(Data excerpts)
+++++
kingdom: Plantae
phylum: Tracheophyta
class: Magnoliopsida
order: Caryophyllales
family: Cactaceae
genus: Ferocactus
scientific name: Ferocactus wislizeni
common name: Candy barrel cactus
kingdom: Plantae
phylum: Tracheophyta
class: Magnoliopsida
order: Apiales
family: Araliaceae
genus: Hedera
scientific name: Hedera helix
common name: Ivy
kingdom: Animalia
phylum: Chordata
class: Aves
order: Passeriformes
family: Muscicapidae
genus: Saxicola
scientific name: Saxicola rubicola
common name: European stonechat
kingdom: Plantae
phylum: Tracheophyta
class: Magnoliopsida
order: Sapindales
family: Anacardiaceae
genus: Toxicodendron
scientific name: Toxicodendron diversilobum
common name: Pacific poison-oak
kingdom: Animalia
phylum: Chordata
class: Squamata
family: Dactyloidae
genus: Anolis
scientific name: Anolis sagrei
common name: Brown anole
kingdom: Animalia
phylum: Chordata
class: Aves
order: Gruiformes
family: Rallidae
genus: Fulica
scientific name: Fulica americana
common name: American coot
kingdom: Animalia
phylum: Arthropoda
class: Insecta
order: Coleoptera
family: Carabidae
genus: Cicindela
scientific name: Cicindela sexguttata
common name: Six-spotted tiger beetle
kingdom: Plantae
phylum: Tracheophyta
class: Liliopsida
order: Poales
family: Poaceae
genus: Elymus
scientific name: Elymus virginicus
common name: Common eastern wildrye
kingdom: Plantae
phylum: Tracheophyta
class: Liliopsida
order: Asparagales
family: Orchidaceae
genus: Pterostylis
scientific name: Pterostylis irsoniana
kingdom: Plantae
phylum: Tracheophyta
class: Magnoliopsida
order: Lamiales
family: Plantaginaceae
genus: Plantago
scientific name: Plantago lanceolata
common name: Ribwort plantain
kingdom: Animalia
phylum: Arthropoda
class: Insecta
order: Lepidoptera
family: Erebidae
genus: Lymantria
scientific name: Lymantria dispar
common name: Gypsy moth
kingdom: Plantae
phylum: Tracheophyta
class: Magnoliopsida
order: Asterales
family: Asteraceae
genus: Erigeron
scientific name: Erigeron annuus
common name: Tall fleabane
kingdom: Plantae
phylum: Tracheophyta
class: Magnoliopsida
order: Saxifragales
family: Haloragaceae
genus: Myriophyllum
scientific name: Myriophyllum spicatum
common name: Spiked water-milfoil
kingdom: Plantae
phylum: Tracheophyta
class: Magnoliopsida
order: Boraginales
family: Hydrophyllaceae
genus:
+++++
→ **Your goal**:
Copy the lines above for every item, character for character.

→ **Output of the task**:
kingdom: Plantae
phylum: Tracheophyta
class: Magnoliopsida
order: Caryophyllales
family: Cactaceae
genus: Ferocactus
scientific name: Ferocactus wislizeni
common name: Candy barrel cactus
kingdom: Plantae
phylum: Tracheophyta
class: Magnoliopsida
order: Apiales
family: Araliaceae
genus: Hedera
scientific name: Hedera helix
common name: Ivy
kingdom: Animalia
phylum: Chordata
class: Aves
order: Passeriformes
family: Muscicapidae
genus: Saxicola
scientific name: Saxicola rubicola
common name: European stonechat
kingdom: Plantae
phylum: Tracheophyta
class: Magnoliopsida
order: Sapindales
family: Anacardiaceae
genus: Toxicodendron
scientific name: Toxicodendron diversilobum
common name: Pacific poison-oak
kingdom: Animalia
phylum: Chordata
class: Squamata
family: Dactyloidae
genus: Anolis
scientific name: Anolis sagrei
common name: Brown anole
kingdom: Animalia
phylum: Chordata
class: Aves
order: Gruiformes
family: Rallidae
genus: Fulica
scientific name: Fulica americana
common name: American coot
kingdom: Animalia
phylum: Arthropoda
class: Insecta
order: Coleoptera
family: Carabidae
genus: Cicindela
scientific name: Cicindela sexguttata
common name: Six-spotted tiger beetle
kingdom: Plantae
phylum: Tracheophyta
class: Liliopsida
order: Poales
family: Poaceae
genus: Elymus
scientific name: Elymus virginicus
common name: Common eastern wildrye
kingdom: Plantae
phylum: Tracheophyta
class: Liliopsida
order: Asparagales
family: Orchidaceae
genus: Pterostylis
scientific name: Pterostylis irsoniana
kingdom: Plantae
phylum: Tracheophyta
class: Magnoliopsida
order: Lamiales
family: Plantaginaceae
genus: Plantago
scientific name: Plantago lanceolata
common name: Ribwort plantain
kingdom: Animalia
phylum: Arthropoda
class: Insecta
order: Lepidoptera
family: Erebidae
genus: Lymantria
scientific name: Lymantria dispar
common name: Gypsy moth
kingdom: Plantae
phylum: Tracheophyta
class: Magnoliopsida
order: Asterales
family: Asteraceae
genus: Erigeron
scientific name: Erigeron annuus
common name: Tall fleabane
kingdom: Plantae
phylum: Tracheophyta
class: Magnoliopsida
order: Saxifragales
family: Haloragaceae
genus: Myriophyllum
scientific name: Myriophyllum spicatum
common name: Spiked water-milfoil
kingdom: Plantae
phylum: Tracheophyta
class: Magnoliopsida
order: Boraginales
family: Hydrophyllaceae
genus:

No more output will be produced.